Deformation Estimation for Time Series InSAR Using Simulated Annealing Algorithm
Round 1
Reviewer 1 Report
The paper proposes to use SA methods for estimating integer unknowns and retrieve the deformation field for time-series InSAR applications.
The weak point is the relatively scarce novelty of the presented approach. The idea to use SA for solving such a class of problems is not new. The authors should demonstrate, by referring to the literature, that the application of SA in such a context is new.
Also, the introduction to Time-Series InSAR technique is very partial. The authors must refer to the large literature on the field (PS, SBAS, SqueeSAR, hybrid methods, etc ...) and then focus on a particular class or method.
Section 2 must be improved and Section 3, which is the core of the paper, must be revised in the light to make it evident the novelties.
Author Response
Dear the reviewer,
We really appreciate the positive feedback of the two referees and own many thanks to their reviews. We agree with these suggestions and have revised the manuscript accordingly. Below is our response to his/her comments resulting in some clarification. We hope these revisions resolve the problems and uncertainties pointed out by the referee. In the manuscript, the blue color parts are revisions suggested by the referee.
Regards,
Hong Zhang
zhanghong@radi.ac.cn
Author Response File: Author Response.pdf
Reviewer 2 Report
In this manuscript, Simulated Annealing (SA) is used to perform Time Series DInSAR processing. The proposed algorithm is clearly presented and experiments with simulated data show that accuracy is similar to the one of the ILS method, and a better computational efficiency is obtained. My only concern is on the example of application to real data. The employed procedure is very briefly described at the end of page 7 (lines 212-217) and several points are not clear to this reviewer:
- which parameters are estimated by SA optimization? It seems only height and linear displacement coefficient. If so, a simple 2D linear regression would suffice. Perhaps, also the quadratic term is estimated, as in the example with simulated data? Please clarify.
- It seems that SA is used as a preliminary step, followed by phase unwrapping and by retrieval of "nonlinear phase through atmospheric filtering (temporal-spatial filtering)". The latter step is not clear, please better explain what you did. In addition, maybe it is better to unwrap phase before SA optimization: did you try that?
- if you (lines 213-214) "use SA-based algorithm to estimate the deformation and height", you already have deformation, so why subsequent steps are needed? Again, please better explain.

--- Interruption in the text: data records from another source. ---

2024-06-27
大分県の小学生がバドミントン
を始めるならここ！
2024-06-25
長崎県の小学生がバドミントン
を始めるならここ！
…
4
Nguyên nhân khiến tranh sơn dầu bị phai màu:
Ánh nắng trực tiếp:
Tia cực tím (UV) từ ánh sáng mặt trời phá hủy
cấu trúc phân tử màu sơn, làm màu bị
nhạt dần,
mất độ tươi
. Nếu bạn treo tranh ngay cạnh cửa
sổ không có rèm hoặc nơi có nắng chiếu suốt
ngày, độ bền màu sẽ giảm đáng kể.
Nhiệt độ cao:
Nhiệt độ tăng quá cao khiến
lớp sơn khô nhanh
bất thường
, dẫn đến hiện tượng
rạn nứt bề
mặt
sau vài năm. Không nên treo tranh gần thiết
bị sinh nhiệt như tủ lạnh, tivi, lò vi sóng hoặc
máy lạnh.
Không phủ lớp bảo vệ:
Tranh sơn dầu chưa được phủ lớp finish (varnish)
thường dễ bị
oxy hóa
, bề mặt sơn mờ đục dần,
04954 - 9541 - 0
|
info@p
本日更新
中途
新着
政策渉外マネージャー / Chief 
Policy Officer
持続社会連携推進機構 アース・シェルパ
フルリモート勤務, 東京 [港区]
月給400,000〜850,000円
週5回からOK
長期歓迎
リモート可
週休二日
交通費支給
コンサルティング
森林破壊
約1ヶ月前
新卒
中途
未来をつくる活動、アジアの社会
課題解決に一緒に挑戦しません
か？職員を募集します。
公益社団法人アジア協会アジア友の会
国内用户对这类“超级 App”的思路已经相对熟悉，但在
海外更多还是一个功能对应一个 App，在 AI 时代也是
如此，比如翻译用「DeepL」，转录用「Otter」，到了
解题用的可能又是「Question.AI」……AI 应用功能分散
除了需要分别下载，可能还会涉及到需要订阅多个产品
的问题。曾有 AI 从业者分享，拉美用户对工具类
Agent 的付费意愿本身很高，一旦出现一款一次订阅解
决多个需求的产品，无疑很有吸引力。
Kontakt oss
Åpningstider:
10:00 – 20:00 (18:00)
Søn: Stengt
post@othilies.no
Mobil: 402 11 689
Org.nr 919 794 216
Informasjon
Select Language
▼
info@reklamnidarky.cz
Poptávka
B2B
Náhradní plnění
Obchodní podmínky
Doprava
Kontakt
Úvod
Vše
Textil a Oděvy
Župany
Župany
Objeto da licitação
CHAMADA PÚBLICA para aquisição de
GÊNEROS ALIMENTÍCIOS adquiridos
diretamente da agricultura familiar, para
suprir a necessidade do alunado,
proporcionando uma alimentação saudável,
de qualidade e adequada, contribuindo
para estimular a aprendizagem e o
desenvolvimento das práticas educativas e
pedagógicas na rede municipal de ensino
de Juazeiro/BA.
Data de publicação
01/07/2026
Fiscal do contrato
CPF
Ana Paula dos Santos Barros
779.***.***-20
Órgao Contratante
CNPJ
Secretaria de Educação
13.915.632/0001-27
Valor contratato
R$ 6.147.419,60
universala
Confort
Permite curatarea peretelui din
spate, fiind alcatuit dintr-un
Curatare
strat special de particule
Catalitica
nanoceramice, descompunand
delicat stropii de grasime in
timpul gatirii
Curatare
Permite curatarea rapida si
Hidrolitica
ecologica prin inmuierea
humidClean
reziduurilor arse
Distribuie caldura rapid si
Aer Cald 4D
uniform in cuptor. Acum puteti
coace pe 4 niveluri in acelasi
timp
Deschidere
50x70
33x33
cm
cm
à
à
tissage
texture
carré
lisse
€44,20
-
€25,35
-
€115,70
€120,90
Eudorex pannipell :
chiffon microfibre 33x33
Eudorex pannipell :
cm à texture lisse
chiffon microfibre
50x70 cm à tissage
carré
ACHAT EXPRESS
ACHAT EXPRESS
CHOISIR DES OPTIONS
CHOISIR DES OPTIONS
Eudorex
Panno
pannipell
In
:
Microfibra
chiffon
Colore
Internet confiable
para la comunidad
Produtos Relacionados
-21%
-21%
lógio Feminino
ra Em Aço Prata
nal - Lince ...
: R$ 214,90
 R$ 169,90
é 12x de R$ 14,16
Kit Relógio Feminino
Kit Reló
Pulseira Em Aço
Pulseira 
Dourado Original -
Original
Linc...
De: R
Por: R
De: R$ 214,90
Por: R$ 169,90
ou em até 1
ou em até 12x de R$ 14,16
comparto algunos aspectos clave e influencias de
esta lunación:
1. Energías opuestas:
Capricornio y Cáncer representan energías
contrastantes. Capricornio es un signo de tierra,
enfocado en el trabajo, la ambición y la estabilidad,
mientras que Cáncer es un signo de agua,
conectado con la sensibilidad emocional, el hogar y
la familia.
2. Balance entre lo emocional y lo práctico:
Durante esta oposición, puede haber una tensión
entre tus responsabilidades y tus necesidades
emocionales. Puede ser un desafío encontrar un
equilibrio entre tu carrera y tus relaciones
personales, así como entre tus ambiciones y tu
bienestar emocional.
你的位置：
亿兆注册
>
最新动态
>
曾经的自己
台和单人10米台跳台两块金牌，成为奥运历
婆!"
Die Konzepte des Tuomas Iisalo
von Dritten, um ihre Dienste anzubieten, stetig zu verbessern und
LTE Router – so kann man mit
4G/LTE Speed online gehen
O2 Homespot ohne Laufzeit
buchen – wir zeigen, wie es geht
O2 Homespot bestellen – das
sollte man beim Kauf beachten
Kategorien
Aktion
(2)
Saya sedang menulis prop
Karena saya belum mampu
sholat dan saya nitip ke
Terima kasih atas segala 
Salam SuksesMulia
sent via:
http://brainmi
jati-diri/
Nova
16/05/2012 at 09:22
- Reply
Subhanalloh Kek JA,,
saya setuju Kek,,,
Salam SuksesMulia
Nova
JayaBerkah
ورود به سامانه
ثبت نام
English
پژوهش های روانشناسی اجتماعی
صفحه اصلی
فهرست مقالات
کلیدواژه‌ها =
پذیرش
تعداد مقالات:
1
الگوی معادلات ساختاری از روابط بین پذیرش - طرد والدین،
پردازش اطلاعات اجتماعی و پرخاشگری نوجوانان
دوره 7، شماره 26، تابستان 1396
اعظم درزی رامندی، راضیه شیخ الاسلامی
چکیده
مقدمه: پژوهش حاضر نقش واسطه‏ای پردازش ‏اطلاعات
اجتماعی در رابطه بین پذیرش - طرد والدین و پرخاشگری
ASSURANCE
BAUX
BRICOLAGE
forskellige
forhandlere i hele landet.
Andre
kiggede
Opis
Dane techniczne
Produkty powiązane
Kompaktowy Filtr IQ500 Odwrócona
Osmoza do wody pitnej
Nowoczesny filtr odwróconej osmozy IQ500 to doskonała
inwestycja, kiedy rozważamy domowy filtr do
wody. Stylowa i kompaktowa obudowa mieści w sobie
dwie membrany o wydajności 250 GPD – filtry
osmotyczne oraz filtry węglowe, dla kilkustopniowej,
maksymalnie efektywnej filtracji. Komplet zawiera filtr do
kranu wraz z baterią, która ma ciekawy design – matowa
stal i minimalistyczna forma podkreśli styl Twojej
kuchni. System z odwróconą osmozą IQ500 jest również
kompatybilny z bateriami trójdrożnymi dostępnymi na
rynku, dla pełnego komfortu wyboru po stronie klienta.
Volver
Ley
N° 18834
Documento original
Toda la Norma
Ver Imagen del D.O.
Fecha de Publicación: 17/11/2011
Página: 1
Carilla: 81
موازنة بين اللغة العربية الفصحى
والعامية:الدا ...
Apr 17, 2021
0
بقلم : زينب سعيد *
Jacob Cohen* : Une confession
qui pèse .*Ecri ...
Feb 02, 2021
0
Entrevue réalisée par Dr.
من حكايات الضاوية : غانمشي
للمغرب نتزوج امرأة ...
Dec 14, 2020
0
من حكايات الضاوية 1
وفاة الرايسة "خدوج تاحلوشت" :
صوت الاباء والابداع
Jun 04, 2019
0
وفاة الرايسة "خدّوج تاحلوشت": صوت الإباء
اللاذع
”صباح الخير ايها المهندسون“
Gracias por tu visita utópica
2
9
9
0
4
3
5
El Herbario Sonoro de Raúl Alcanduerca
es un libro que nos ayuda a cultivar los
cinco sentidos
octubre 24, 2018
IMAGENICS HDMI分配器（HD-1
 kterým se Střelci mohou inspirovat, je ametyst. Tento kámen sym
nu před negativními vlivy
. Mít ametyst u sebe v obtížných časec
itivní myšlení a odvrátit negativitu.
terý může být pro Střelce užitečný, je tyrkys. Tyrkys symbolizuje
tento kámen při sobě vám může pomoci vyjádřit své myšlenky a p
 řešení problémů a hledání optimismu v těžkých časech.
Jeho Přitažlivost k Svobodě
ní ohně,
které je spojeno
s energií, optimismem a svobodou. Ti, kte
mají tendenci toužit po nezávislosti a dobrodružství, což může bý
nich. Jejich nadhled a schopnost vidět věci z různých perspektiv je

Finally, although the manuscript is fairly well written, further proofreading would be useful. For instance, at the beginning of the Introduction, "...has been used widely used in monitoring..." -> "...has been widely used in monitoring...". In addition, use 10-8 instead of 1e-8.
Author Response
Dear the reviewer,
We really appreciate the positive feedback of the two referees and own many thanks to their reviews. We agree with these suggestions and have revised the manuscript accordingly. Below is our response to his/her comments resulting in some clarification. We hope these revisions resolve the problems and uncertainties pointed out by the referee. In the manuscript, the blue color parts are revisions suggested by the referee.
Regards,
Hong Zhang
zhanghong@radi.ac.cn
Author Response File: Author Response.pdf
Round 2
Reviewer 1 Report
The paper has sufficiently been improved after the revision round.